> **Your assignment**
Although the entries contain pictures, copy only their text, exactly as written.

> **Exercise data**
════

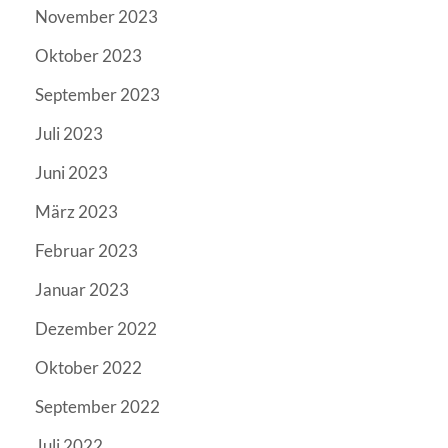
November 2023
Oktober 2023
September 2023
Juli 2023
Juni 2023
März 2023
Februar 2023
Januar 2023
Dezember 2022
Oktober 2022
September 2022
Juli 2022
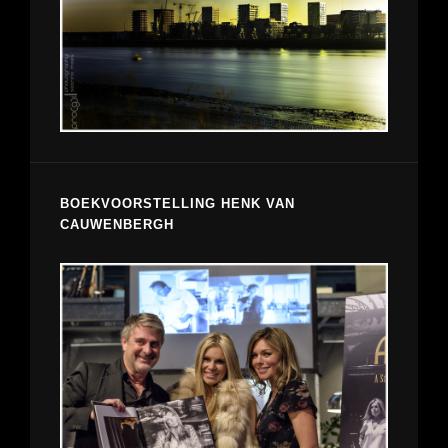
BOEKVOORSTELLING HENK VAN
CAUWENBERGH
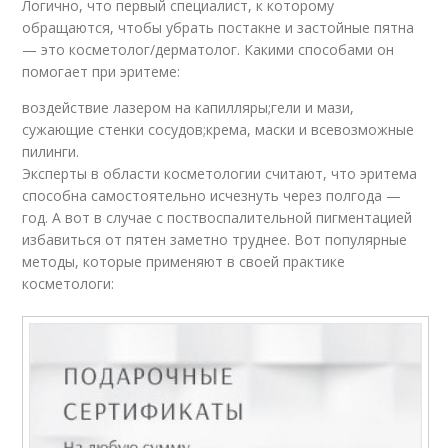
Логично, что первый специалист, к которому
обращаются, чтобы убрать постакне и застойные пятна
— это косметолог/дерматолог. Какими способами он
помогает при эритеме:
воздействие лазером на капилляры;гели и мази,
сужающие стенки сосудов;крема, маски и всевозможные
пилинги.
Эксперты в области косметологии считают, что эритема
способна самостоятельно исчезнуть через полгода —
год. А вот в случае с поствоспалительной пигментацией
избавиться от пятен заметно труднее. Вот популярные
методы, которые применяют в своей практике
косметологи:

════

> **Response**
November 2023
Oktober 2023
September 2023
Juli 2023
Juni 2023
März 2023
Februar 2023
Januar 2023
Dezember 2022
Oktober 2022
September 2022
Juli 2022
BOEKVOORSTELLING HENK VAN
CAUWENBERGH
Логично, что первый специалист, к которому
обращаются, чтобы убрать постакне и застойные пятна
— это косметолог/дерматолог. Какими способами он
помогает при эритеме:
воздействие лазером на капилляры;гели и мази,
сужающие стенки сосудов;крема, маски и всевозможные
пилинги.
Эксперты в области косметологии считают, что эритема
способна самостоятельно исчезнуть через полгода —
год. А вот в случае с поствоспалительной пигментацией
избавиться от пятен заметно труднее. Вот популярные
методы, которые применяют в своей практике
косметологи:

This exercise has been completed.